I visited the historic town of Lewes in Sussex yesterday. Dating back to Saxon times, it was the site of a mint from early Saxon times until the reign of King Henry I. The town was chosen by William the Conqueror as the site of one of his castles, to defend a gap in the Downs. Wiliam de Warenne (who came over with the Conqueror in 1066 and fought at Hastings) and his Flemish wife Gundred (said by some to have been an illegitimate daughter of William the Conqueror) founded a priory at Lewes in 1076, after a visit to Cluny Abbey in France.
Some 462 years later, the Priory of Lewes was dissolved by King Henry VIII, and the buildings were used as a stone quarry by the local townsfolk. Today only ruins survive.

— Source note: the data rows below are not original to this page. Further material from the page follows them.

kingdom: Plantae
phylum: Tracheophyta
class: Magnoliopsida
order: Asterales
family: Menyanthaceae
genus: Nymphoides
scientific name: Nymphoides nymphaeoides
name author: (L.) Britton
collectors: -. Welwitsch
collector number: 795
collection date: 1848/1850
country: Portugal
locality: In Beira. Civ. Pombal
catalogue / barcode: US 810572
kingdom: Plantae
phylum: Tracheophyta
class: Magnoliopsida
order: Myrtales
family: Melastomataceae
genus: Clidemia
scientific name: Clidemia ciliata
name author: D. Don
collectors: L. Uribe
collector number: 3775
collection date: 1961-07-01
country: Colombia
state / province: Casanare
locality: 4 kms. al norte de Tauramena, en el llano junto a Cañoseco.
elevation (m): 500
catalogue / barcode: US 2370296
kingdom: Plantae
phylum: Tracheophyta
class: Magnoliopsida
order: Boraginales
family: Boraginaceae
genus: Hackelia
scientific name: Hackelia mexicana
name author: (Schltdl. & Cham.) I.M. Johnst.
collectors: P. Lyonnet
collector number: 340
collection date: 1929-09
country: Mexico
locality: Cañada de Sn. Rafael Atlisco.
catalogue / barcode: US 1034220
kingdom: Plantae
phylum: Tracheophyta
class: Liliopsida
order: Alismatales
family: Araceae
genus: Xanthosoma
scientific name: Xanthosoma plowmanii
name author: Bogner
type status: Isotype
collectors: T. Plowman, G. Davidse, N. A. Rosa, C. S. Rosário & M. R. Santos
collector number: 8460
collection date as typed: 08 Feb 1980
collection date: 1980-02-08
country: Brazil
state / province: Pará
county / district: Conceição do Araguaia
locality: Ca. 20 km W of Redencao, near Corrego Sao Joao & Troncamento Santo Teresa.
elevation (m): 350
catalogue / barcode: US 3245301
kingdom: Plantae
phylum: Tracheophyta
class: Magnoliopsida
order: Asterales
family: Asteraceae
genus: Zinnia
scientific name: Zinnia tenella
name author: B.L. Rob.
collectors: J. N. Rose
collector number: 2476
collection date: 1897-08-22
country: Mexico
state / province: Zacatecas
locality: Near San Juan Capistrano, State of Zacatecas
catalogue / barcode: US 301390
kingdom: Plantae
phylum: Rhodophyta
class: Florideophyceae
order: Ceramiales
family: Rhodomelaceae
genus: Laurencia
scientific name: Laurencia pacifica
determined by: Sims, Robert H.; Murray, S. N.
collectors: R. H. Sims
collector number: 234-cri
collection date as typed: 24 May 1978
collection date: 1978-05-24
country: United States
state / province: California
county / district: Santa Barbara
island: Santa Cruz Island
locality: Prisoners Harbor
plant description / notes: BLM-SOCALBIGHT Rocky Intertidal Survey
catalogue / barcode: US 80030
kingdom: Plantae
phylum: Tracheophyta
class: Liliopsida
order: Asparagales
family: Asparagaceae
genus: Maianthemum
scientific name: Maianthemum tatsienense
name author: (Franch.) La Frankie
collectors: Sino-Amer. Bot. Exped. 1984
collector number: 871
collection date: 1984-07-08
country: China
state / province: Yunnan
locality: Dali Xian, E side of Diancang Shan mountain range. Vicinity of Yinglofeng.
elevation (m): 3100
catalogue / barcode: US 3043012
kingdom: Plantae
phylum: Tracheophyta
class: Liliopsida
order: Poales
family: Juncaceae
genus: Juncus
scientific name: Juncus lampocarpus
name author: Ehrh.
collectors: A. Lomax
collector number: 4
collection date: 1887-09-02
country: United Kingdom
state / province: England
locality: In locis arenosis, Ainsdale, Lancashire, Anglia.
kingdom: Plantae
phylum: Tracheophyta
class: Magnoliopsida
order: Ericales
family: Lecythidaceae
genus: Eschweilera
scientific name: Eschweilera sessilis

But Henry VIII has another connection with Lewes!
Henry VIII married Anne of Cleves for political reasons in 1540 but the marriage was never consummated. Anne agreed to an annulment and received a favourable settlement that made her one of the richest women in England, so was in a way perhaps the most fortunate of Henry VIII's wives! Her settlement included a number of properties, including a 15th-century house just outside the walls of Lewes Priory. There is no evidence that she actually lived there, but she rented it out for seven shillings and sixpence a year, and may have inspected the property from time to time.
After passing through a number of owners, by 1871 the old house was rather dilapidated and had been divided into several apartments housing 30 people. A relative of the then owner later purchased the house and restored it as a museum, named the Anne of Cleves House. It is fun to imagine the tenant in the 1540s paying his rent - would he have presented Anne of Cleves with a gold Angel, three half-crowns or seven testoons, a groat and a halfgroat?